-- ACTION ITEM --
Leaving out the images, please reproduce each line below exactly.

-- RECORDED INFORMATION --
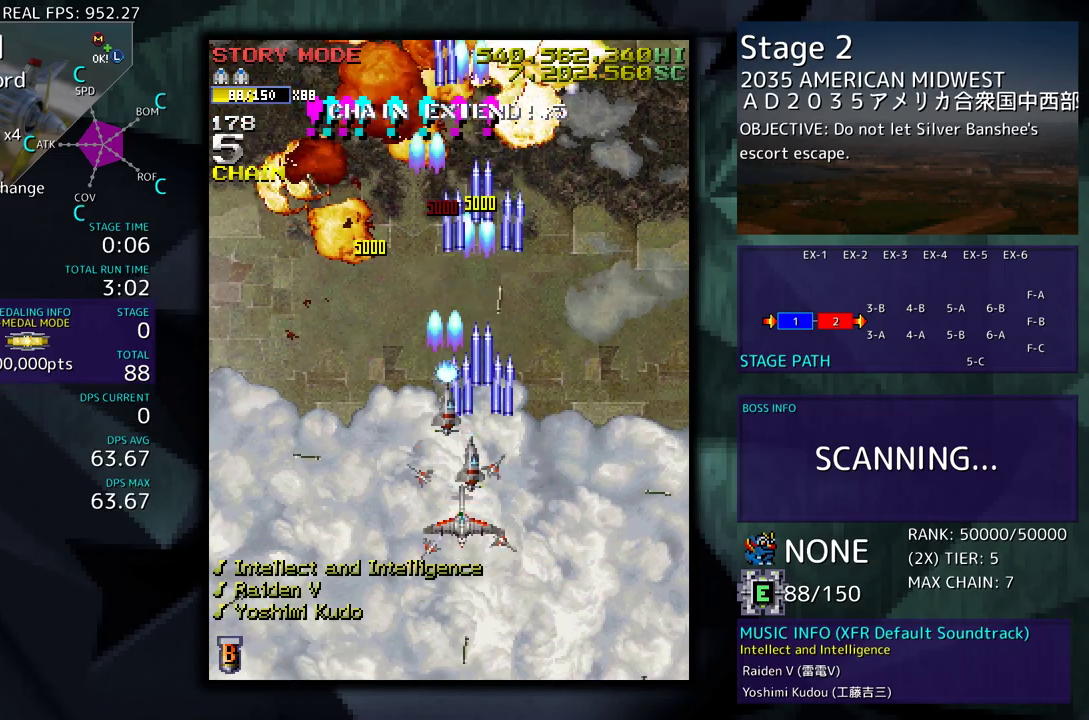
{"buttons": ["DPAD_DOWN", "DPAD_RIGHT"], "events": [[17, "DPAD_RIGHT", "down"], [150, "DPAD_RIGHT", "up"], [167, "DPAD_DOWN", "up"], [300, "DPAD_RIGHT", "down"], [367, "DPAD_RIGHT", "up"], [483, "DPAD_RIGHT", "down"], [500, "DPAD_DOWN", "down"]]}
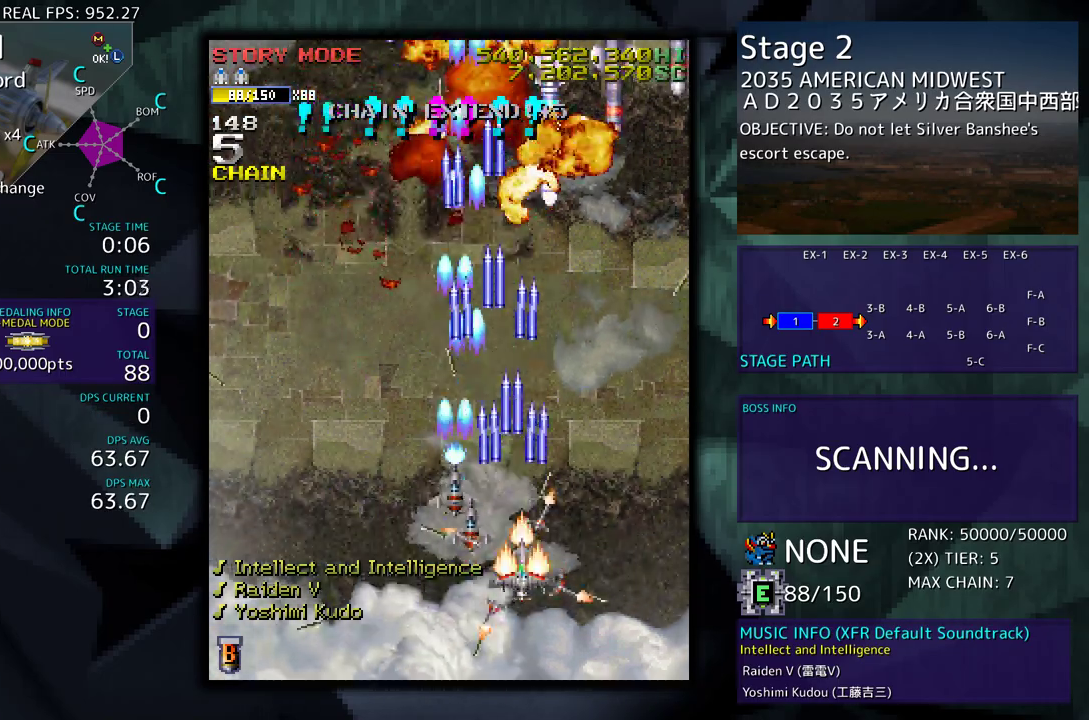
{"buttons": [], "events": [[50, "DPAD_DOWN", "up"], [50, "DPAD_RIGHT", "up"], [183, "DPAD_DOWN", "down"], [183, "DPAD_RIGHT", "down"], [267, "DPAD_DOWN", "up"], [267, "DPAD_RIGHT", "up"], [350, "DPAD_DOWN", "down"], [350, "DPAD_RIGHT", "down"], [433, "DPAD_DOWN", "up"], [433, "DPAD_RIGHT", "up"]]}
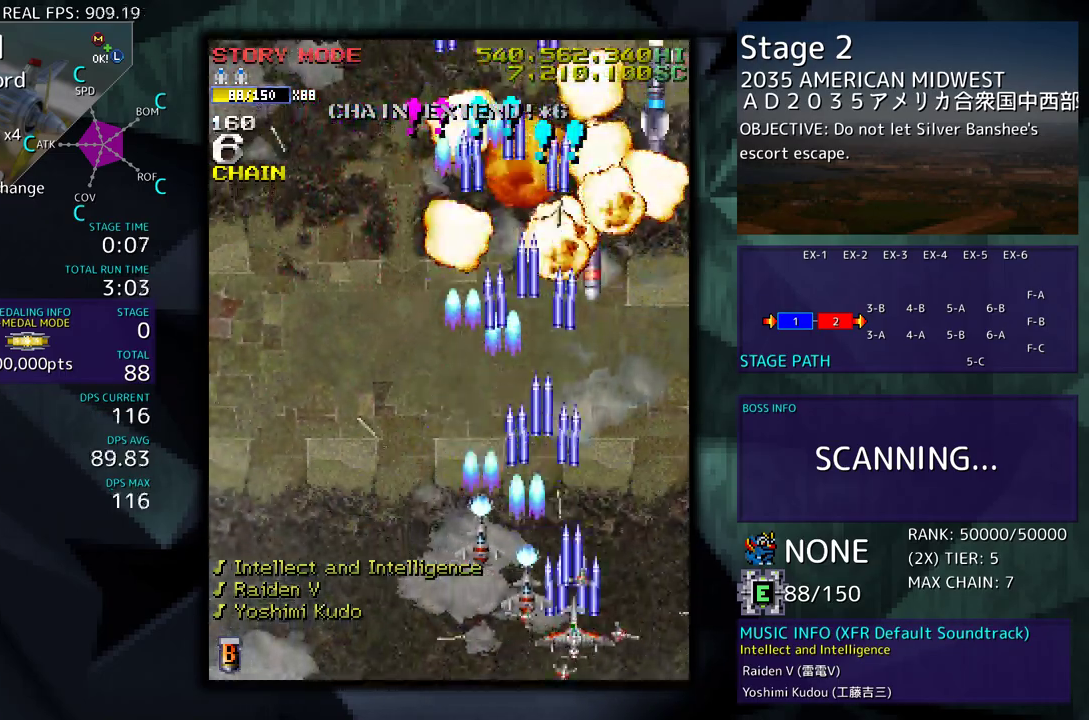
{"buttons": [], "events": [[17, "DPAD_DOWN", "down"], [17, "DPAD_RIGHT", "down"], [100, "DPAD_DOWN", "up"], [117, "DPAD_RIGHT", "up"], [183, "DPAD_RIGHT", "down"], [317, "DPAD_RIGHT", "up"], [317, "DPAD_UP", "down"], [350, "DPAD_RIGHT", "down"], [450, "DPAD_UP", "up"], [483, "DPAD_RIGHT", "up"]]}
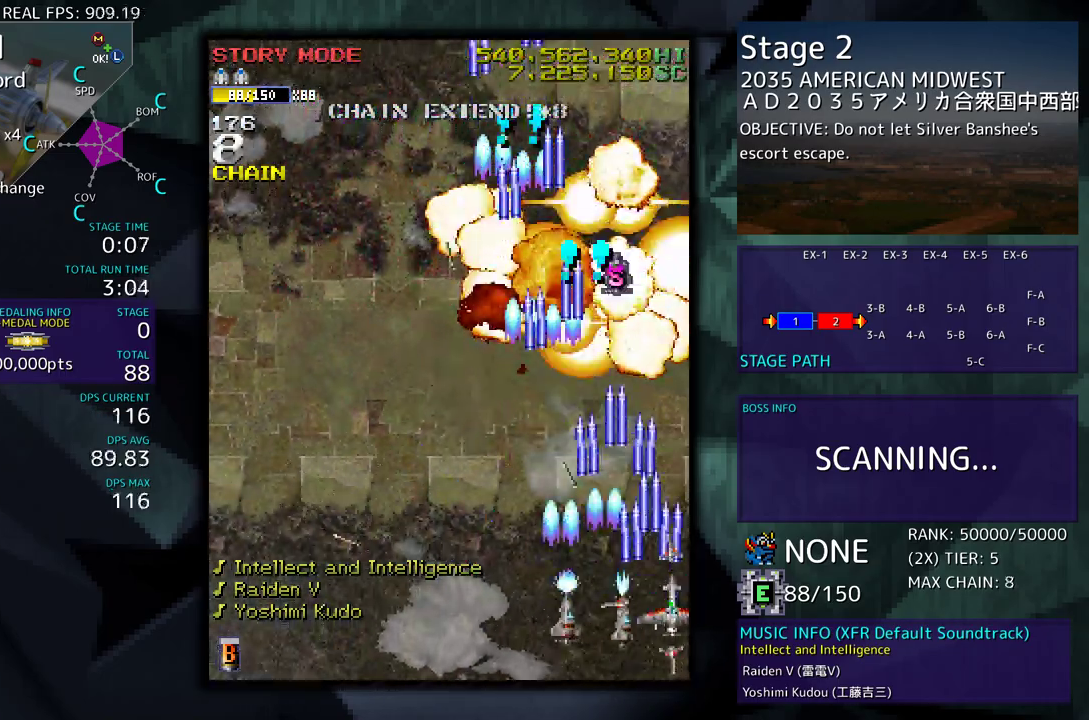
{"buttons": ["DPAD_UP"], "events": [[350, "DPAD_UP", "down"]]}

-- WRITTEN RESPONSE --
{"buttons": ["DPAD_DOWN", "DPAD_RIGHT"], "events": [[17, "DPAD_RIGHT", "down"], [150, "DPAD_RIGHT", "up"], [167, "DPAD_DOWN", "up"], [300, "DPAD_RIGHT", "down"], [367, "DPAD_RIGHT", "up"], [483, "DPAD_RIGHT", "down"], [500, "DPAD_DOWN", "down"]]}
{"buttons": [], "events": [[50, "DPAD_DOWN", "up"], [50, "DPAD_RIGHT", "up"], [183, "DPAD_DOWN", "down"], [183, "DPAD_RIGHT", "down"], [267, "DPAD_DOWN", "up"], [267, "DPAD_RIGHT", "up"], [350, "DPAD_DOWN", "down"], [350, "DPAD_RIGHT", "down"], [433, "DPAD_DOWN", "up"], [433, "DPAD_RIGHT", "up"]]}
{"buttons": [], "events": [[17, "DPAD_DOWN", "down"], [17, "DPAD_RIGHT", "down"], [100, "DPAD_DOWN", "up"], [117, "DPAD_RIGHT", "up"], [183, "DPAD_RIGHT", "down"], [317, "DPAD_RIGHT", "up"], [317, "DPAD_UP", "down"], [350, "DPAD_RIGHT", "down"], [450, "DPAD_UP", "up"], [483, "DPAD_RIGHT", "up"]]}
{"buttons": ["DPAD_UP"], "events": [[350, "DPAD_UP", "down"]]}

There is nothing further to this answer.